Before touring to Wollongong, Parramatta and Canberra, Pulitzer Prize winner Disgraced by Ayad Akhtar makes its Australian premiere, under the directorship of STC Resident Director Sarah Goodes, 16 April - 4 June, Wharf 1 Theatre. The play explores prejudice, race, and religion, as a lawyer and his wife host a dinner party that turns into something altogether uncivil.
Arthur Miller's All My Sons (right) is brought to life by the sturdy hands of Howard and Robyn Nevin, under the watchful eye of director Kip Williams. It's 20th-century drama stripped back to its bare bones, exploring the underbelly of the American dream, 4 June - 9 July, Roslyn Packer Theatre.
In a Sydney Theatre Company commission from 2014 Patrick White Fellow Angela Betzien comes The Hanging, starring Puberty Blues' Ashleigh Cummings (left). Three teenage girls studying Picnic At Hanging Rock disappear, and their Lemon and Luke Carroll attempt to figure out why. Directed by Goodes, Wharf 1 Theatre, 28 July - 10 September.

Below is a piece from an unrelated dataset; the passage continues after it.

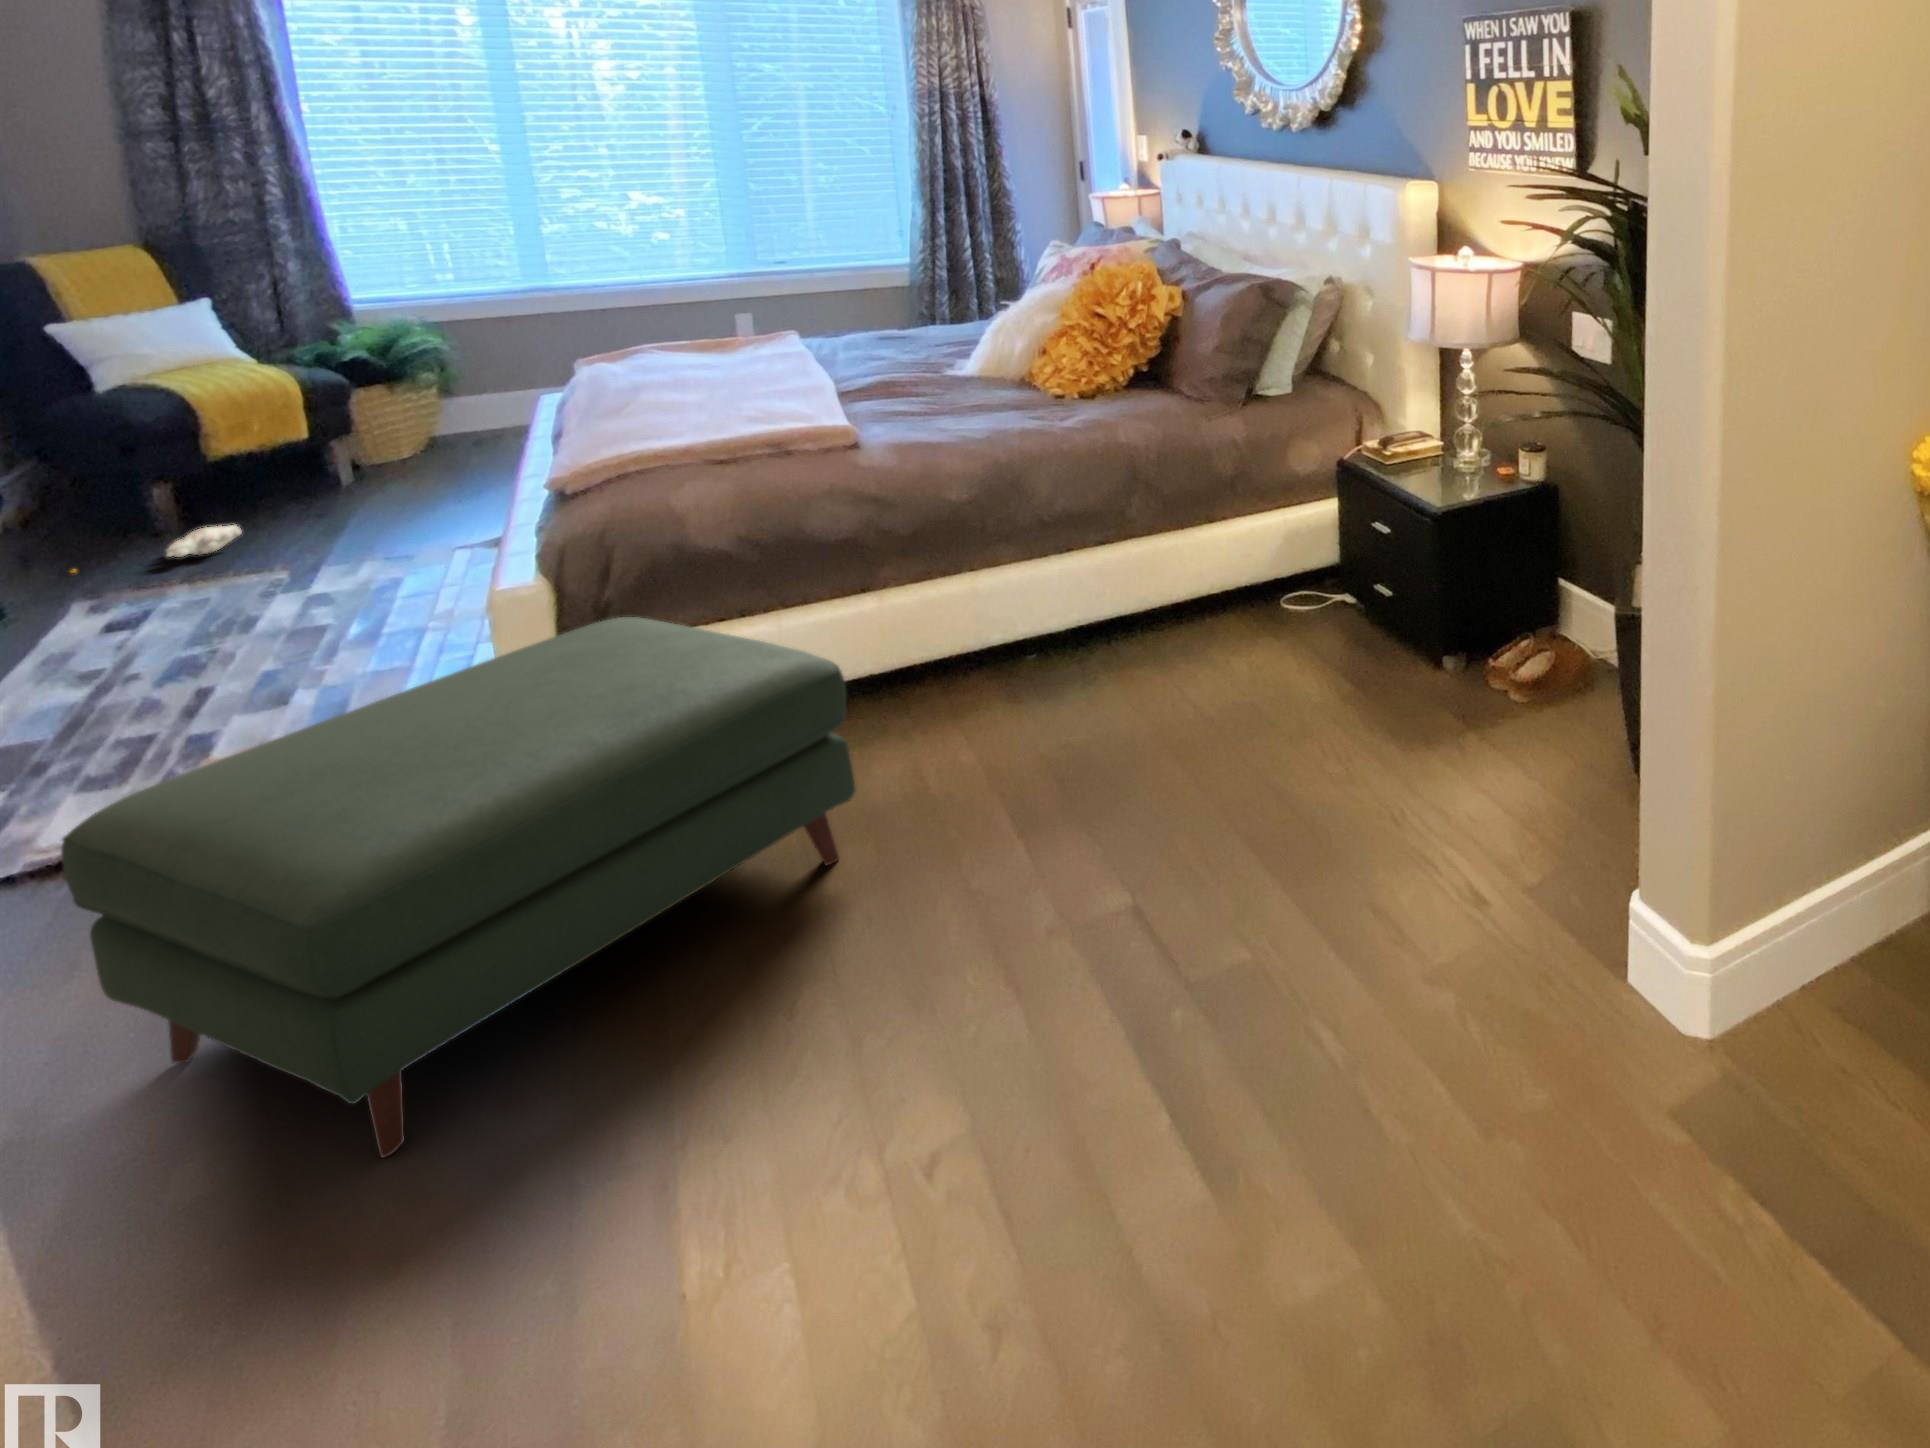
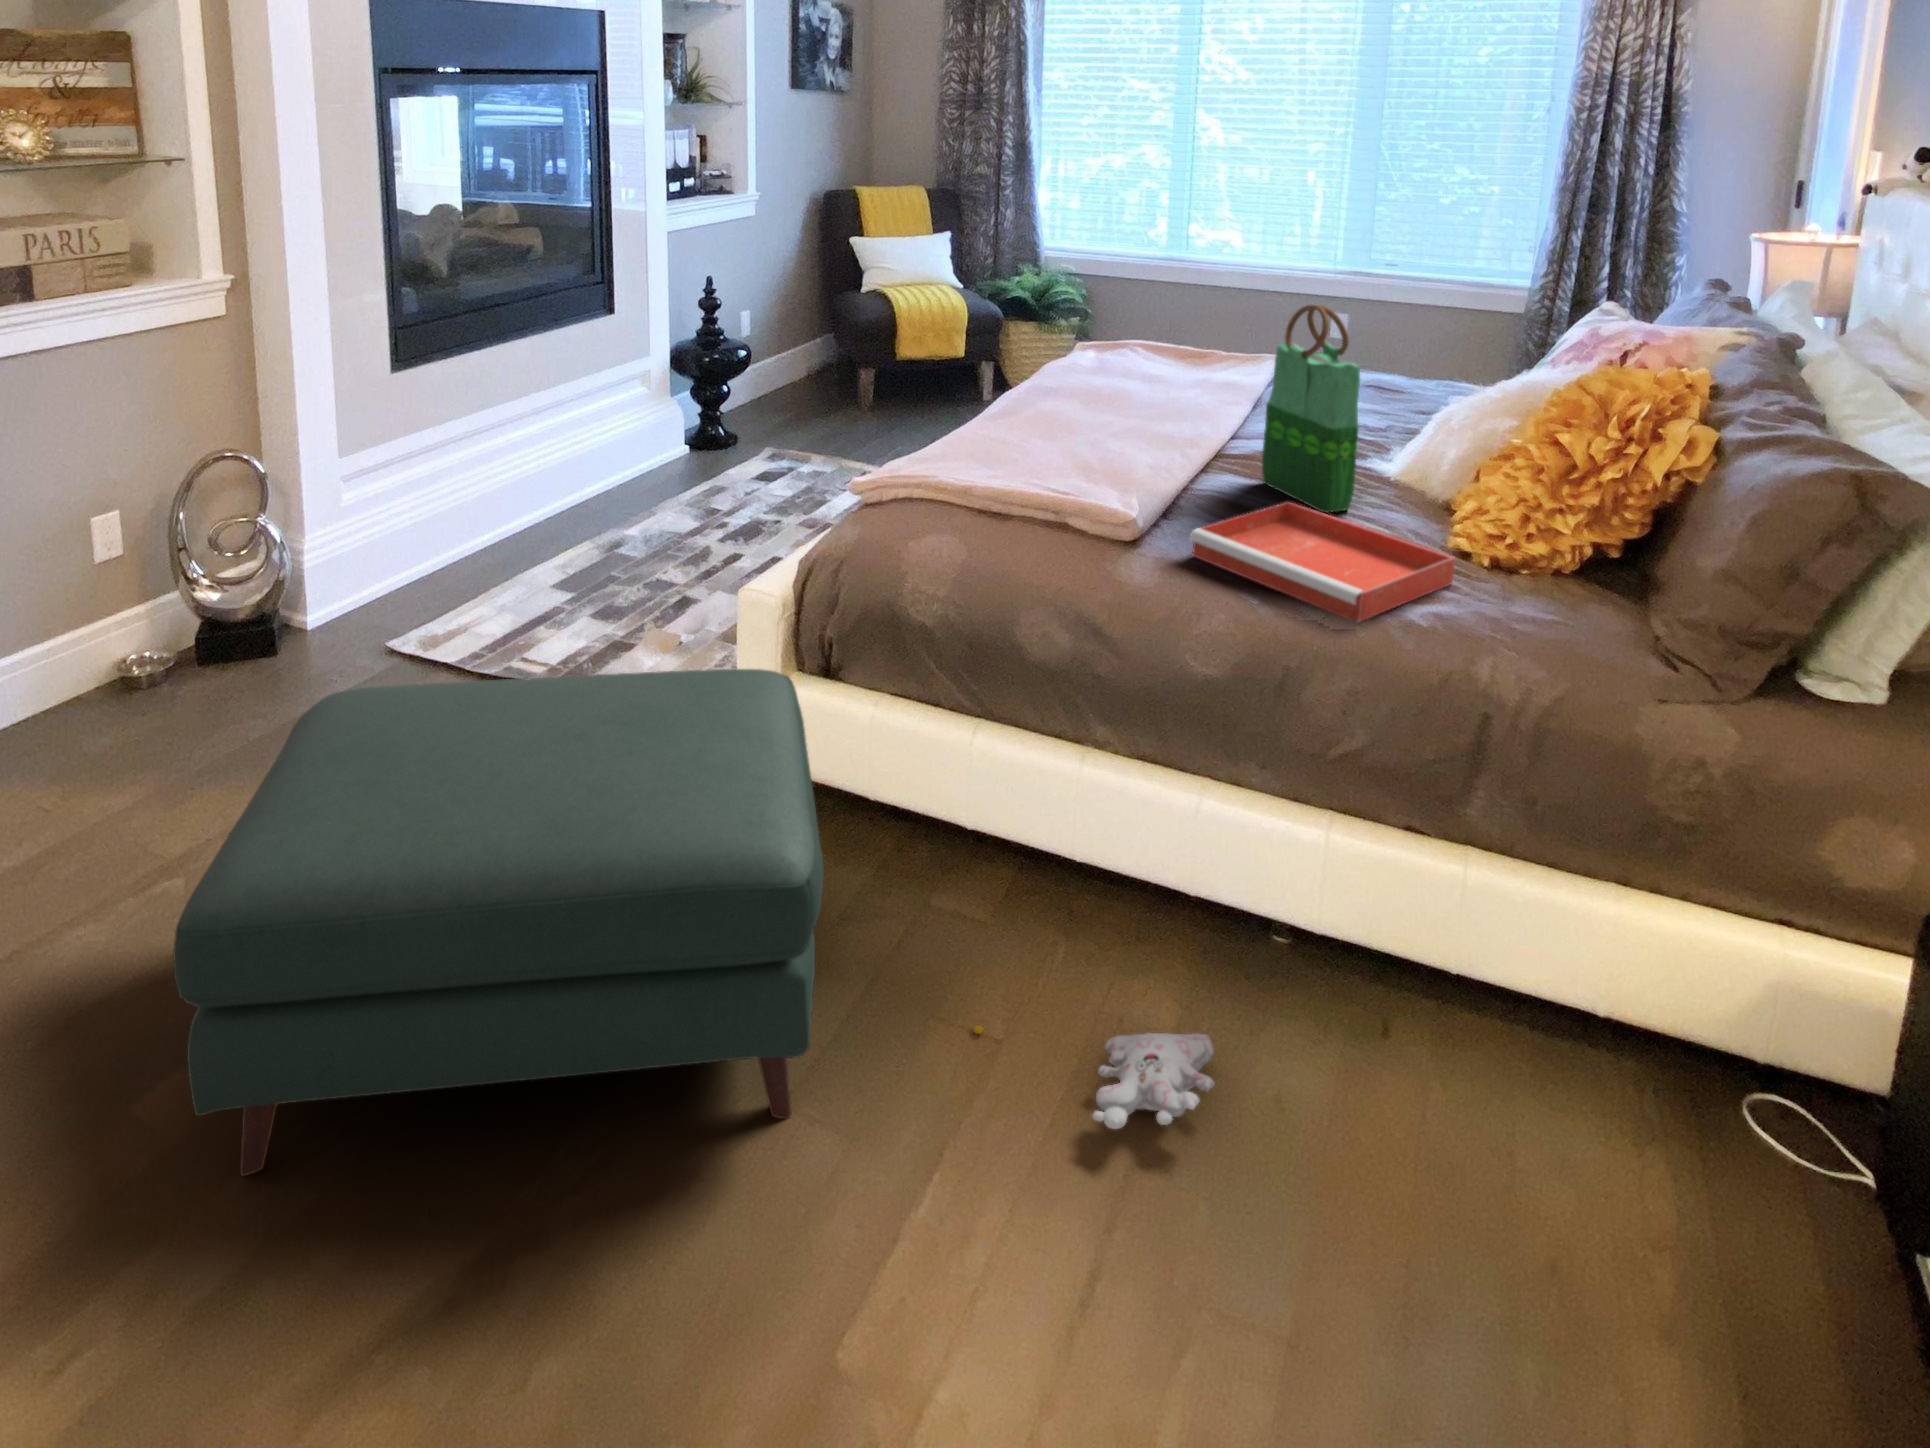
tote bag: none [883,255,972,400] -> present [1262,305,1360,513]
tray: none [904,390,1075,439] -> present [1189,502,1455,622]
plush toy: present [71,525,242,573] -> present [973,1025,1215,1129]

Williams does something a little bit different with A Midsummer Night's Dream, with this production featuring a little bit of nudity as it explores sexual liberation and exploration for four young people. 12 September - 22 October, Drama Theatre, Sydney Opera House.
Power Plays is a collection of 20-minute plays from five female playwrights - some making their debut, others STC veterans - starring five actors, all under the theme of 'power'. The tasting plate is directed by Paige Rattray, Richard Wherett Fellow, 17 September - 15 October, Wharf 2 Theatre.
A Flea In Her Ear is Upton's last adaptation as Artistic Director, following this year's standout The Present, taking Georges Feydeau and making it 'Uptonian', with help from director Simon Phillips, and a cast including Helen Christinson and David Woods, as a man with performance issues who has his fidelity tested. 31 October - 17 December, Drama Theatre, Sydney Opera House.
The last main-stage production is directed by Upton himself, Speed-The-Plow by David Mamet, 8 November - 10 December, Roslyn Packer Theare, and stars Byrne (right), returning to STC for the first time since 2001, and Lachy Hulme in a fast-paced satire about the cutthroat nature of Hollywood, and the tension between commercial and artistic interest.
The season also offers a family-friendly show written and directed by Declan Greene of Sisters Grimm and performed by The Listies, The Tragedy Of Hamlet: Prince Of Skidmark, A Badaptation Of The Bard, 16 June - 17 July, Wharf 1 Theatre; and the annual political send-up The Wharf Revue from Jonathan Biggins, Drew Forsythe and Phillip Scott, 19 October - 23 December, Wharf 1 Theatre.